## [Problems]
• A. In the forum posts about kernel development, what did writing part of the kernel in RAM cost?
• B. Pick up the forum posts about kernel development from where they stop, and continue in the same voice.
*** Text segment ***
AkashicRecord · November 11, 2018

Right now, my graphics resources are very minimal, really only a handful of bytes for everything. But even with that, I'm being a little wasteful. There are a few ways to represent the pieces, whether it be bytes or nibbles, or even mathematical and bitwise operations. For now, I think simpler is better, and that's certainly easier to debug.

I'm using a few 16-bit pointers and indirectly indexing into them using the Y register to access the sprite data. After random piece selection, I build a graphics pointer to a table which is indexed by the piece's current rotation. I'm doing pretty good so far with keeping the code to a minimum...sort of.

There are a few other tables to handle some adjustments which drive the kernel...things like: what scanline to start and stop drawing on, and (later) when to change colors, and when to start loading dirty playfield data...i.e. the "placed" bricks, etc.

That said, I was spending some quality time earlier this morning actually writing part of the kernel in RAM, building opcodes amongst some very carefully placed variables and pointers. This allowed for the fastest possible data loads and stores (about 20 cycles for both players' sprites and colors), as I could use immediate addressing and dynamically rewrite the operands elsewhere.

The problem with this was that while it was cool as hell, it was looking like some major overkill. Maybe I'll come back to it later if I'm really starved on clock cycles, because it actually worked quite well...at the expense of about 20 extra bytes of RAM.

Edited November 11, 2018 by AkashicRecord

AkashicRecord · November 11, 2018

This morning I managed to make some more strides forward, especially for the 1P prototype. I fixed an indexing bug which I was completely overthinking, and managed to get a single-scanline kernel which loads the player graphics, the color, and each half of the playfield data, successfully finishing the write for the asymmetric (right-side) portion of the screen to the appropriate TIA register *exactly* on machine cycle 48, and then changes the player color value for loading on the next scanline...whew, that was a lot.

The 2P prototypes will probably benefit from a 2-line kernel, but I might be able to squeak by with a 1-liner... We're getting close! I still have some room for improvement, as I can apply the color changes on prior scanlines, but right now that isn't necessary, and I don't have to litter my code with NOPs everywhere. (I actually don't have a single NOP...)

Edited November 11, 2018 by AkashicRecord

AkashicRecord · November 12, 2018

This isn't much, but I felt obligated to at least share something recent...

This is the debugger output of one of my recent test protos. The disassembly listing to the right shows how I've labeled the CPU cycles entering into the main portion of the kernel. (Note the second write to PF2 occurring on cycle #45 and ending on cycle #48.)

(In this test, I'm only performing the "cycle 48 write" on one scanline, but it isn't much to apply this code to the other parts of the kernel...)

AkashicRecord · November 13, 2018

I made a lot more headway on the kernel timing today by breaking it into a few similar pieces. Here's another screenshot showing the asymmetric playfield by utilizing "cycle 48" PF2 writes. (There are still some bugs to be squashed.)

This example is just using junk data and colors, but it illustrates that the principle is working while advancing down the playfield, as well as displaying a game piece (somewhat) properly from sprite data. Every 8th scanline triggers an adjustment of the index into the playfield "brick" data, and this is mostly working properly as well.
*** Listed entries ***
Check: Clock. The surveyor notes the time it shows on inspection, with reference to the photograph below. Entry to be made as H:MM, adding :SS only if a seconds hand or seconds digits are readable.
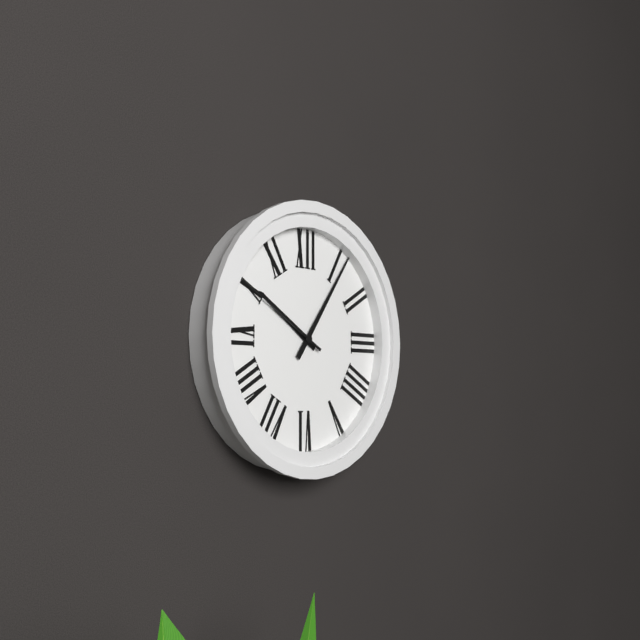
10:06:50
***
*** Listed entries ***
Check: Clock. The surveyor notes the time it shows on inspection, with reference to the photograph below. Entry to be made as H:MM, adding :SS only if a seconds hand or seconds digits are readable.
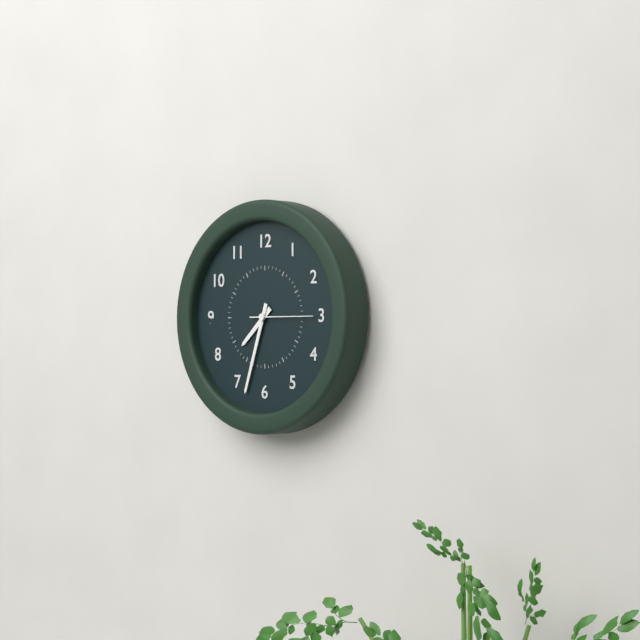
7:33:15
***
## [Results in order]
• A. About 20 extra bytes of RAM.

• B.
Edited November 13, 2018 by AkashicRecord

AkashicRecord · November 13, 2018

Now is probably a good time for a quick list of what's done...or mostly done, and a list of things that are left.

(Working or mostly working)
- Working application shell
- TV signal sync / 192 scanlines
- Colored sprites
- Animation
- Random number generation
- Joystick polling / Input control
- World coordinate system
- Asymmetric game playfield / Data loading

(Things still left TODO)
- 1P / 2P kernel separation
- Game logic
- Line clearing / Scoring
- Timing adjustments

- Sound

- Additional game modes
- Detail / Graphics enhancements
- Public beta testing

- Music
- Manual / Box
- Game cartridge

Edited November 13, 2018 by AkashicRecord

AkashicRecord · November 14, 2018

Today, I'm doing a little more work on the kernel, this time working the Carry flag into the equation. This should help streamline the kernel a little bit more, and things will also make a little more sense. I have some off-by-one errors creeping in that need to be taken care of as well.

I'll be posting another playfield test soon, but this one will be a little different. I'm looking at having a completely black background for the game (even outside of the game playfield), and to use gradient shading for the placed bricks instead. I think will look quite nice, but it will require changing another TIA register (obviously.) I should be able to re-use the index for the game playfield data and simply apply it to a color table located in ROM. Each game level would have 20 possible color shades for the game bricks, so I could get kind of "fancy" here, if I want. That leads me to some interesting ideas.

One very difficult level could use pure black for some of the lower blocks, essentially requiring you to remember where you placed some of the bricks. Maybe the "ghost" piece outline will come in handy here... I'll come back to these ideas later, because I think this could be interesting and challenging. Maybe one of the 2P modes could allow the opponent to "black out" his opponents game field for a few seconds...or for one move, etc...?

Also, If anyone is interested, I can share detailed code snippets and explain what is happening for anyone writing (or wanting to write) their own VCS programs. Some of the routines are generic enough to be reusable in other games and programs.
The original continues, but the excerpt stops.